Car devant la bonne santé des profits, la culture des bonus bancaires est de retour, ce qui en irrite plus d’un, à commencer par le premier ministre britannique David Cameron et le gouverneur de la Banque d’Angleterre, Sir Mervyn King.
A l’heure où les banques s’apprêtent à verser des milliards de dollars de rétributions supplémentaires, les critiques ne manquent pas de souligner une fois encore le caractère injuste de cet enrichissement.
«Gratification de la réussite»
Plus encore, pour des banques comme la Royal Bank of Scotland, renflouée par le gouvernement britannique, aujourd’hui détenteur d’une participation majoritaire. Dans cette affaire, il semble que le gouvernement britannique ait obtenu gain de cause en imposant que le bonus versé à Stephen Hester, patron de RBS, passe de 2 millions GBP à un niveau de référence inférieur à 1 million GBP (963,000 GBP).

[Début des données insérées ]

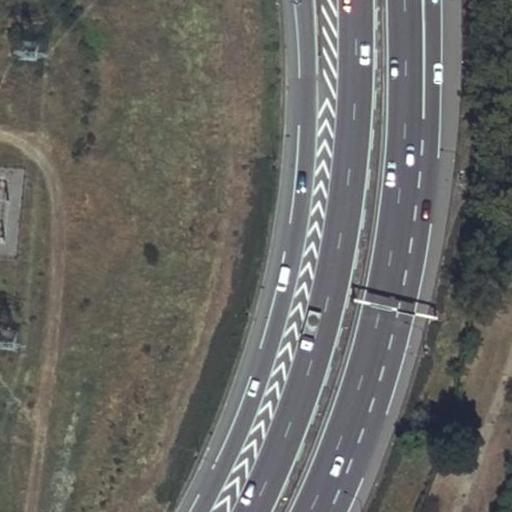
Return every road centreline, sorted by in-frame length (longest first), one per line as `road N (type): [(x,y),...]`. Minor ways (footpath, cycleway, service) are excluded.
road 1 (trunk): [(303,0),(307,166),(287,284),(246,415),(200,511)]
road 2 (trunk): [(355,0),(354,111),(337,251),(306,373),(251,511)]
road 3 (track): [(0,139),(37,156),(56,203),(59,297),(23,511)]
road 4 (trunk): [(316,511),(385,325),(414,125)]
road 5 (trunk): [(414,125),(431,76),(430,0)]
road 6 (trunk): [(414,125),(405,0)]
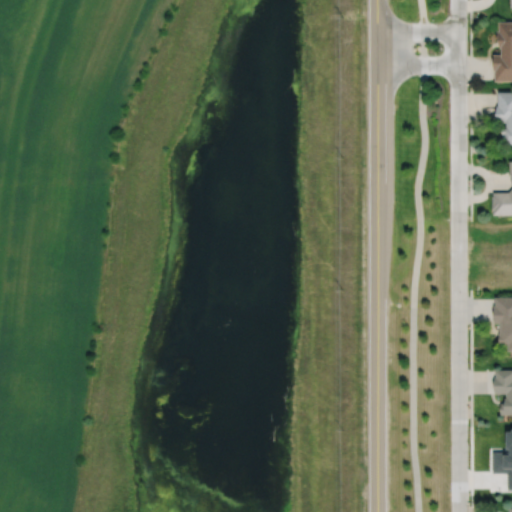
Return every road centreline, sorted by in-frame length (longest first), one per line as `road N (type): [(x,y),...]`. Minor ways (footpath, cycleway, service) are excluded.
road 1 (tertiary): [(377,511),(376,0)]
road 2 (residential): [(460,511),(463,64)]
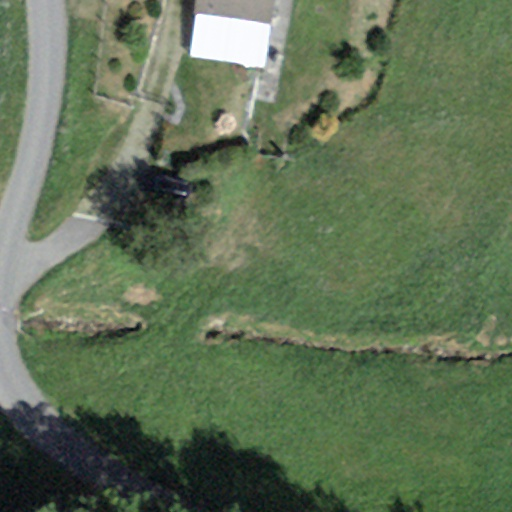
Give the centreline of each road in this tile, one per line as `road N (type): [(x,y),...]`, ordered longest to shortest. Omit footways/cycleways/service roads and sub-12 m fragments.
road 1 (unclassified): [(0,289),(50,61),(44,0)]
road 2 (unclassified): [(185,511),(52,437),(0,376)]
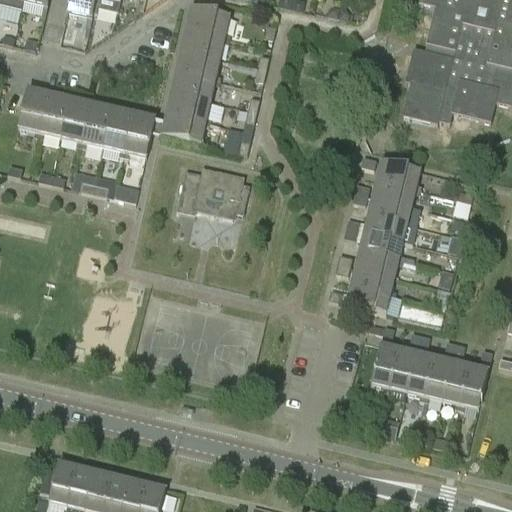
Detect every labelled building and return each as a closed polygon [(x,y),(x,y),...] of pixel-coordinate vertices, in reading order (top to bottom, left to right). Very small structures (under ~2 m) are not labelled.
[(1,0),(0,8),(0,11),(22,17),(23,13),(25,6),(26,0),(1,0)] [(26,0),(25,6),(44,10),(42,18),(47,19),(51,0),(26,0)] [(90,30),(93,19),(96,0),(71,0),(68,17),(87,22),(86,29),(90,30)] [(96,0),(93,19),(98,20),(99,15),(118,19),(121,0),(96,0)] [(257,0),(256,8),(257,8),(266,9),(267,0),(257,0)] [(511,0),(420,0),(418,9),(436,14),(425,59),(414,56),(406,89),(411,91),(403,123),(438,132),(439,128),(450,131),(453,118),(491,128),(492,126),(494,116),(496,107),(511,110),(511,0)] [(290,14),(292,3),(281,1),(279,12),(290,14)] [(395,5),(384,3),(382,13),(392,16),(395,5)] [(291,15),(301,17),(303,7),(293,5),(291,15)] [(326,22),(336,24),(338,13),(333,12),(328,15),(326,22)] [(185,35),(229,45),(230,41),(226,40),(230,22),(190,13),(185,35)] [(339,16),(337,24),(345,25),(347,18),(339,16)] [(273,46),(275,34),(267,32),(264,44),(273,46)] [(229,45),(185,35),(181,56),(220,65),(224,48),(228,49),(229,45)] [(15,44),(3,40),(0,49),(12,52),(15,44)] [(39,48),(26,45),(24,54),(36,57),(39,48)] [(384,49),(373,46),(371,56),(381,59),(384,49)] [(216,83),(216,81),(220,65),(181,56),(176,77),(220,87),(220,84),(216,83)] [(258,73),(266,75),(269,64),(260,62),(258,73)] [(266,75),(258,73),(255,86),(263,88),(266,75)] [(220,87),(176,77),(171,98),(211,107),(214,92),(219,92),(220,87)] [(375,84),(364,81),(362,92),(372,94),(375,84)] [(19,134),(37,138),(35,143),(38,143),(48,98),(29,94),(19,134)] [(44,145),(45,140),(60,143),(69,103),(48,98),(38,143),(44,145)] [(206,126),(207,124),(211,107),(171,98),(166,119),(211,129),(211,127),(206,126)] [(60,143),(79,148),(77,153),(80,153),(90,108),(69,103),(60,143)] [(248,116),(256,118),(259,106),(251,105),(248,116)] [(87,155),(88,150),(102,153),(112,113),(90,108),(80,153),(87,155)] [(119,157),(121,158),(120,163),(122,163),(133,118),(112,113),(102,153),(119,157)] [(256,118),(248,116),(245,129),(254,131),(256,118)] [(494,116),(492,126),(502,129),(505,118),(494,116)] [(129,165),(130,160),(146,163),(155,123),(133,118),(122,163),(129,165)] [(211,129),(166,119),(161,141),(201,150),(204,134),(209,135),(211,129)] [(502,129),(492,126),(491,128),(489,137),(500,140),(502,129)] [(247,161),(249,149),(241,147),(238,159),(247,161)] [(375,176),(376,167),(363,165),(362,174),(375,176)] [(421,197),(422,193),(417,192),(420,177),(381,168),(377,186),(421,197)] [(20,184),(22,175),(10,172),(8,181),(20,184)] [(244,220),(250,191),(242,189),(243,185),(204,176),(203,180),(186,176),(180,205),(197,209),(196,213),(234,222),(235,218),(244,220)] [(49,190),(51,182),(40,179),(38,188),(49,190)] [(51,182),(49,190),(63,194),(65,185),(51,182)] [(372,204),(412,214),(415,201),(420,203),(421,197),(377,186),(372,204)] [(92,200),(94,191),(83,189),(81,198),(92,200)] [(94,191),(92,200),(106,203),(107,194),(94,191)] [(355,200),(367,203),(369,195),(357,192),(355,200)] [(135,210),(137,201),(125,198),(123,207),(135,210)] [(471,209),(473,202),(455,198),(453,205),(471,209)] [(367,203),(355,200),(353,209),(365,212),(367,203)] [(409,226),(412,214),(372,204),(368,222),(407,231),(409,226)] [(364,239),(412,251),(416,234),(410,232),(407,231),(368,222),(364,239)] [(465,234),(466,229),(467,226),(456,223),(454,232),(465,234)] [(346,234),(359,238),(361,230),(348,227),(346,234)] [(359,238),(346,234),(344,245),(358,248),(359,238)] [(400,262),(403,249),(411,251),(412,251),(364,239),(360,257),(404,268),(405,264),(400,262)] [(450,242),(445,259),(458,262),(462,245),(450,242)] [(355,274),(395,284),(397,272),(402,273),(404,268),(360,257),(355,274)] [(338,270),(350,273),(352,265),(340,263),(338,270)] [(350,273),(338,270),(336,280),(348,283),(350,273)] [(391,297),(395,284),(355,274),(351,292),(395,303),(396,299),(391,297)] [(438,295),(449,298),(454,280),(442,277),(438,295)] [(395,303),(351,292),(347,310),(385,320),(389,307),(394,308),(395,303)] [(342,310),(344,301),(331,298),(329,307),(342,310)] [(395,337),(385,334),(371,331),(367,330),(366,337),(383,341),(382,346),(392,349),(395,337)] [(418,355),(421,343),(412,341),(409,353),(418,355)] [(421,343),(418,355),(427,358),(430,345),(421,343)] [(453,364),(456,352),(447,349),(445,361),(453,364)] [(389,400),(400,356),(381,351),(372,390),(385,393),(383,399),(389,400)] [(456,352),(453,364),(462,366),(465,354),(456,352)] [(408,399),(417,360),(400,356),(389,400),(392,401),(394,395),(408,399)] [(489,373),(492,361),(483,358),(481,371),(489,373)] [(424,408),(435,364),(417,360),(408,399),(420,402),(419,407),(424,408)] [(443,407),(452,368),(435,364),(424,408),(428,409),(429,404),(443,407)] [(511,367),(502,365),(500,374),(511,377),(511,367)] [(459,417),(470,372),(452,368),(443,407),(455,410),(454,416),(459,417)] [(470,372),(459,417),(463,418),(464,413),(479,416),(488,377),(470,372)] [(381,423),(378,434),(376,442),(395,447),(397,439),(399,427),(381,423)] [(49,508),(63,511),(66,511),(77,473),(58,469),(50,501),(49,508)] [(77,473),(66,511),(86,511),(95,478),(77,473)] [(86,511),(104,511),(112,482),(95,478),(86,511)] [(112,482),(104,511),(123,511),(130,486),(112,482)] [(123,511),(142,511),(148,491),(130,486),(123,511)] [(148,491),(142,511),(167,511),(168,511),(162,510),(166,495),(148,491)] [(39,498),(35,511),(47,511),(49,508),(50,501),(39,498)]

A Davos, j’ai demandé son avis sur cette question à Bob Diamond, PDG de Barclays. Selon lui, tout ce débat tourne autour de la question de la «rémunération au résultat». Pour cette année, Bob Diamond n’envisage aucune concession sur ses propres bonus, qui pourraient dépasser les 15 millions de dollars si les rapports sont exacts. Il a au contraire déclaré avec force: «A chaque fois que j’entends un dirigeant politique parler de la suppression de la rémunération à l’échec, je voudrais les entendre parler de la gratification de la réussite.» Il admet cependant que les rémunérations seront en baisse dans le secteur cette année et qu’il se doit d’être «sensible au contexte général».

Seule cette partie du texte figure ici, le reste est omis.